What you are asked to do: Transcribe the records verbatim, images excluded.

Information shown:
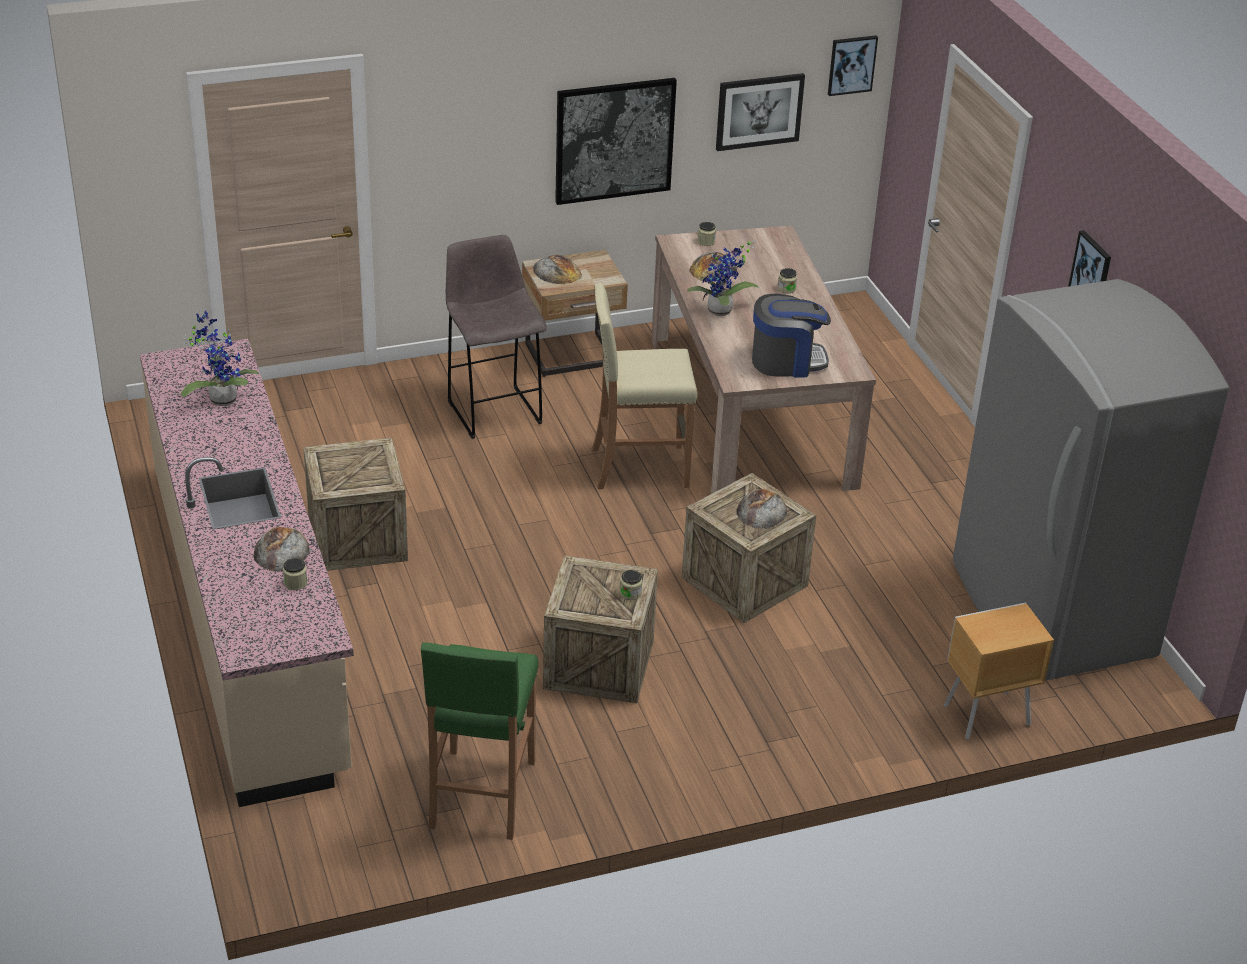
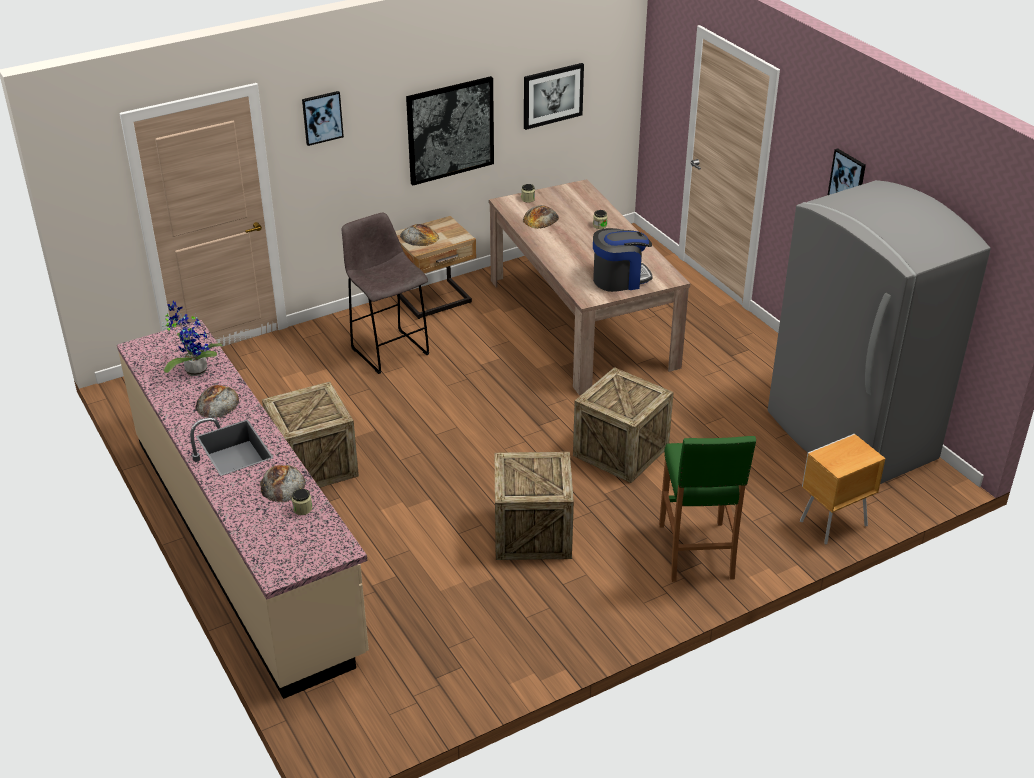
camera: 10 degrees left, 0 degrees up
(481, 795) = (475, 653): green stool -> green stool (696, 552)
(630, 593) = (555, 474): jar -> none
(638, 467) = (512, 377): beige stool -> none
(721, 312) = (558, 250): potted plant -> none
(761, 510) = (632, 394): bread -> bread (217, 403)
(851, 64) = (615, 52): picture -> picture (322, 117)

Response below:
camera: 10 degrees left, 0 degrees up
(481, 795) = (475, 653): green stool -> green stool (696, 552)
(630, 593) = (555, 474): jar -> none
(638, 467) = (512, 377): beige stool -> none
(721, 312) = (558, 250): potted plant -> none
(761, 510) = (632, 394): bread -> bread (217, 403)
(851, 64) = (615, 52): picture -> picture (322, 117)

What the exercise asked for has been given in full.